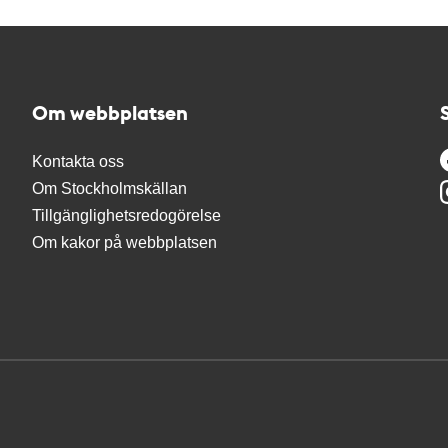
Om webbplatsen
Kontakta oss
Om Stockholmskällan
Tillgänglighetsredogörelse
Om kakor på webbplatsen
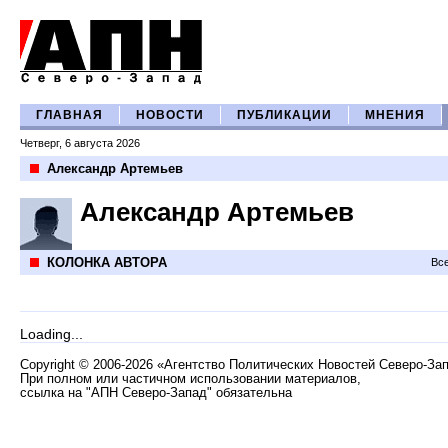
ГЛАВНАЯ
НОВОСТИ
ПУБЛИКАЦИИ
МНЕНИЯ
Четверг, 6 августа 2026
Александр Артемьев
Александр Артемьев
КОЛОНКА АВТОРА
Все
Loading...
Copyright
©
2006-2026 «Агентство Политических Новостей Северо-За
При полном или частичном использовании материалов,
ссылка на "АПН Северо-Запад" обязательна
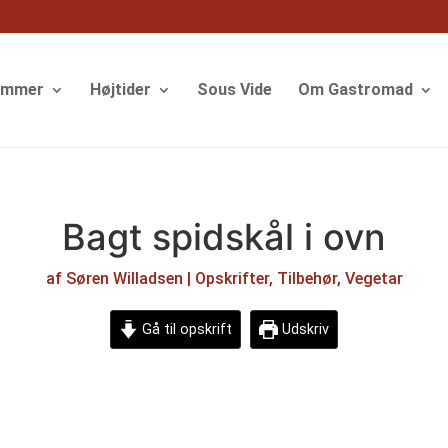
ommer
Højtider
Sous Vide
Om Gastromad
Bagt spidskål i ovn
af
Søren Willadsen
|
Opskrifter
,
Tilbehør
,
Vegetar
Gå til opskrift
Udskriv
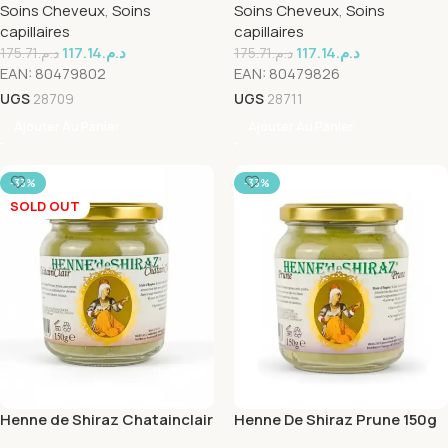
Soins Cheveux
,
Soins
Soins Cheveux
,
Soins
capillaires
capillaires
117.14
د.م.
117.14
د.م.
175.71
د.م.
175.71
د.م.
EAN:
80479802
EAN:
80479826
UGS
28709
UGS
28711
Ajouter Au Panier
Ajouter Au Panier
-33%
-33%
SOLD OUT
Henne de Shiraz Chatainclair
Henne De Shiraz Prune 150g
150g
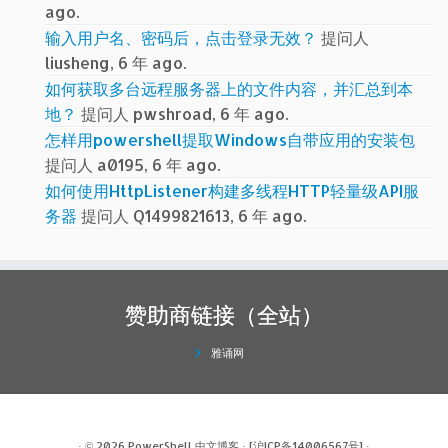
ago.
输入用户名、密码后，点击登录无效？
提问人
liusheng, 6 年 ago.
如何获取多台远程服务器上的文件内容，并汇总到本
地？
提问人 pwshroad, 6 年 ago.
怎样用powershell提取Windows自带应用的安装包
提问人 a0195, 6 年 ago.
如何使用HttpListener构建多线程HTTP轻量级API服
务器
提问人 Q1499821613, 6 年 ago.
赞助商链接（全站）
雅诵网
· © 2026
PowerShell 中文博客
·
[沪ICP备14006567号]
·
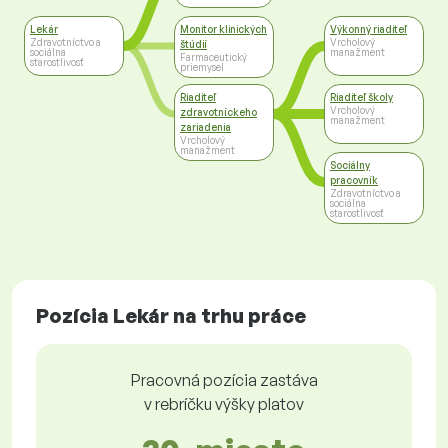
Lekár
Monitor klinických
Výkonný riaditeľ
Zdravotníctvo a
Vrcholový
štúdií
sociálna
manažment
Farmaceutický
starostlivosť
priemysel
Riaditeľ
Riaditeľ školy
Vrcholový
zdravotníckeho
manažment
zariadenia
Vrcholový
manažment
Sociálny
pracovník
Zdravotníctvo a
sociálna
starostlivosť
Pozícia Lekár na trhu práce
Pracovná pozícia zastáva
v rebríčku výšky platov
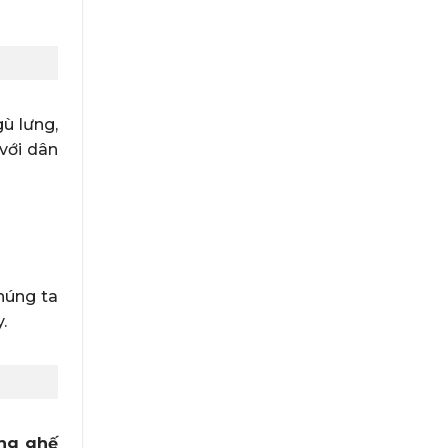
ù lưng,
 với dân
húng ta
.
ng ghế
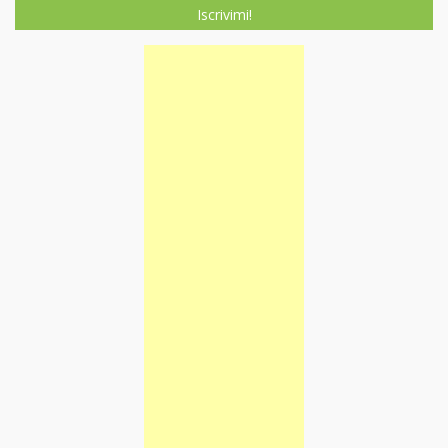
Iscrivimi!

::::

▸ **Problem description**: Report back every line of the entries in which "Shiraz" occurs.

▸ **Expected answer**:
Henne de Shiraz Chatainclair
Henne De Shiraz Prune 150g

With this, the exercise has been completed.